**CHALLENGE 1**:
In the text on sibling conflicts, what game did Mark play with his friends after school?
--- Begin EXCERPT ---
A mother of three children—9, 7, and 6—recently said to me, “I find that my kids can be polite and respectful and even kind when they’re interacting just with me, but they can be absolute monsters with each other!”
Even if kids aren’t being “absolute monsters” with each other, sibling conflicts of one kind or another are often the chief disruptor of peace in the home. But it doesn’t have to be that way. Much of the time those conflicts have to do with a perceived unfairness—and the fact that most kids don’t know how to settle their conflicts fairly. Nobody taught them.
Let’s look at some ways to do that.
Start with mediation
It helps if you mediate the conflicts at first in order to give kids guided practice in solving conflicts fairly. Even after they get the hang of it, parental mediation may be needed for some conflicts.
An example from our family: When our older son Mark was 13, he’d sometimes have four or five friends over after school to play “Dungeons and Dragons,” a popular game at the time. His younger brother Matthew was just 8 years old and didn’t get to be a player, but he and Mark did a lot of things together despite their 5-year age difference, so Matthew expected a piece of the D & D action. He hovered around the table, taking an intense interest in the game and reacting to people’s moves.
Thirteen-year-olds, however, want to do their own thing without somebody’s little brother looking over their shoulder, and Mark’s friends asked him if Matthew was going to do this at every game.
So Mark asked Matthew to please do something else when he had his friends over for Dungeons and Dragons. That didn’t go down well with Matthew—he complained that it wasn’t fair.
Before the next D & D game, I mediated a “fairness meeting” between the two of them. “Let’s try to solve this problem in a way you both think is fair,” I said.
I asked them each to tell their feelings. Next I asked them both to say how the other person felt. Then I said, “What would be a compromise that you both think is fair?”
--- End EXCERPT ---
--- Begin SUPPLIED MATERIAL ---
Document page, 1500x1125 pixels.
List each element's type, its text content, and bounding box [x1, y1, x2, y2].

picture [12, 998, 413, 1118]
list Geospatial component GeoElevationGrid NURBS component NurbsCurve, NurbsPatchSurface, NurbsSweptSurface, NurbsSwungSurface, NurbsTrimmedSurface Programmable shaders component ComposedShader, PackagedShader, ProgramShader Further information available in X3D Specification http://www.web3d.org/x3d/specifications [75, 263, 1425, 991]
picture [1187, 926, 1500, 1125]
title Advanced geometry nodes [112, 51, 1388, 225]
--- End SUPPLIED MATERIAL ---
**CHALLENGE 2**:
Reproduce every one of the rows that follow the sibling-conflicts text, character for character.

**COMPLETE ANSWER 1**:
Dungeons and Dragons.

**COMPLETE ANSWER 2**:
Document page, 1500x1125 pixels.
List each element's type, its text content, and bounding box [x1, y1, x2, y2].

picture [12, 998, 413, 1118]
list Geospatial component GeoElevationGrid NURBS component NurbsCurve, NurbsPatchSurface, NurbsSweptSurface, NurbsSwungSurface, NurbsTrimmedSurface Programmable shaders component ComposedShader, PackagedShader, ProgramShader Further information available in X3D Specification http://www.web3d.org/x3d/specifications [75, 263, 1425, 991]
picture [1187, 926, 1500, 1125]
title Advanced geometry nodes [112, 51, 1388, 225]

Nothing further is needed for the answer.